Laboratory procedure and haplotyping
We collected tissue and blood samples from the Russian Far East forL. c. cristatus , from Hokkaido and Nagano prefectures forL. c. superciliosus and from the Ryukyus for L. c. lucionensis . A total of 95 genetic samples was obtained. We also used database sequences of mitochondrial genes from GenBank and BOLD (Ratnasingham & Hebert, 2007) for a coverage of its wider distribution range (Figure 1c). Since the Ryukyus and the Philippines are occupied only by non-breeding (i.e. migrating and wintering) L. c. lucionensis (Lefranc & Worfolk, 1997; Severinghaus, 1996), they were used as representatives of L. c. lucionensis . See Table S1.1 for details about samples and sequences.
Total genomic DNA was extracted from blood and tissue samples using DNeasy Blood & Tissue Kit (Qiagen). Two mitochondrial genes (complete cytochrome b (cytb ), and partial cytochrome oxidase c subunit I (COI)) and two autosomal introns (myoglobin intron-2 (MB), transforming growth factor beta 2 intron-5 (TGFb2)) were amplified by polymerase chain reaction (PCR). The autosomal introns were sequenced only for a subset of the samples (Table S1.1). Automated sequencing was run on either an ABI7130 or ABI3130 Genetic Analyzer (ABI). Sequences were aligned using ProSeq v. 3.5 software (Filatov, 2009). To determine haplotypes of nuclear introns with multiple heterozygous sites, we used PHASE v. 2.1.1 (Stephens et al., 2001; Stephens & Donnelly, 2003). Haplotypes inferred with support values below 0.5 were not used in the following analyses. See Appendix S1 for details about primers, PCR reactions, and PHASE analysis.

* Records provided
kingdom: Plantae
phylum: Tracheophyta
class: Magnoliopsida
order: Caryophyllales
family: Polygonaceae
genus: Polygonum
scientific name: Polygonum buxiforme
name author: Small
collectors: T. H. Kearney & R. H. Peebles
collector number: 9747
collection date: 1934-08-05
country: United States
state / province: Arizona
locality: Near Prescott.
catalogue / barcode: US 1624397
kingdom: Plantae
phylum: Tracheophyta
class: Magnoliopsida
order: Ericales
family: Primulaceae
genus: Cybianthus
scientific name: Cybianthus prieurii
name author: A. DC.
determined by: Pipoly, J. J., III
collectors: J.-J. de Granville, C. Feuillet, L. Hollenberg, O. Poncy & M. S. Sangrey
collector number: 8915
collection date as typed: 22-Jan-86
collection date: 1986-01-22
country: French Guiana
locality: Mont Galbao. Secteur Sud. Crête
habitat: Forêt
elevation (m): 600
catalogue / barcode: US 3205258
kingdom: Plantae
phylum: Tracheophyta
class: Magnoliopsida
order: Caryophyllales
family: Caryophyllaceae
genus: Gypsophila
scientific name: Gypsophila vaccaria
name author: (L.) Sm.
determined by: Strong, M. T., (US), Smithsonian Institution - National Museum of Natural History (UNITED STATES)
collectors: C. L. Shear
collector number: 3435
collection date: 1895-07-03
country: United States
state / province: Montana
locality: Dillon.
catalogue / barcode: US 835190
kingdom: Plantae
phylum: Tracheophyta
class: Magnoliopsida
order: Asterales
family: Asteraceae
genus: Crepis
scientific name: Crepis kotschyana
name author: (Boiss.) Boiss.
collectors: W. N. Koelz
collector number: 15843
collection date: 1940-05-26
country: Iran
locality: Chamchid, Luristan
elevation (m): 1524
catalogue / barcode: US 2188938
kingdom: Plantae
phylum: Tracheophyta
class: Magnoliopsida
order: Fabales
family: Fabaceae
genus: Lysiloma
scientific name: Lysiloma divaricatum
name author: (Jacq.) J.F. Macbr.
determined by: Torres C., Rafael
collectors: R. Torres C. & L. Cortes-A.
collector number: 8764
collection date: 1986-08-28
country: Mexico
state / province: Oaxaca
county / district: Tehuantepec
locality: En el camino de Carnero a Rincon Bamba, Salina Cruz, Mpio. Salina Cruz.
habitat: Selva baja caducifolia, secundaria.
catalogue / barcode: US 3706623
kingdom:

* To do
A. Decide whether each statement agrees with the laboratory procedure text, answering yes or no and quoting the deciding words exactly: (i) The autosomal introns were sequenced for every sample. (ii) Sequences were aligned with ProSeq v. 3.5. (iii) Haplotypes inferred with support values below 0.5 were kept for later analyses.
B. Print the part of the laboratory procedure text between "Laboratory procedure and" and "samples and sequences.", inclusive.

* Problem solutions
A.
(i) No: "The autosomal introns were sequenced only for a subset of the samples"
(ii) Yes: "Sequences were aligned using ProSeq v. 3.5 software"
(iii) No: "Haplotypes inferred with support values below 0.5 were not used in the following analyses."

B.
Laboratory procedure and haplotyping
We collected tissue and blood samples from the Russian Far East forL. c. cristatus , from Hokkaido and Nagano prefectures forL. c. superciliosus and from the Ryukyus for L. c. lucionensis . A total of 95 genetic samples was obtained. We also used database sequences of mitochondrial genes from GenBank and BOLD (Ratnasingham & Hebert, 2007) for a coverage of its wider distribution range (Figure 1c). Since the Ryukyus and the Philippines are occupied only by non-breeding (i.e. migrating and wintering) L. c. lucionensis (Lefranc & Worfolk, 1997; Severinghaus, 1996), they were used as representatives of L. c. lucionensis . See Table S1.1 for details about samples and sequences.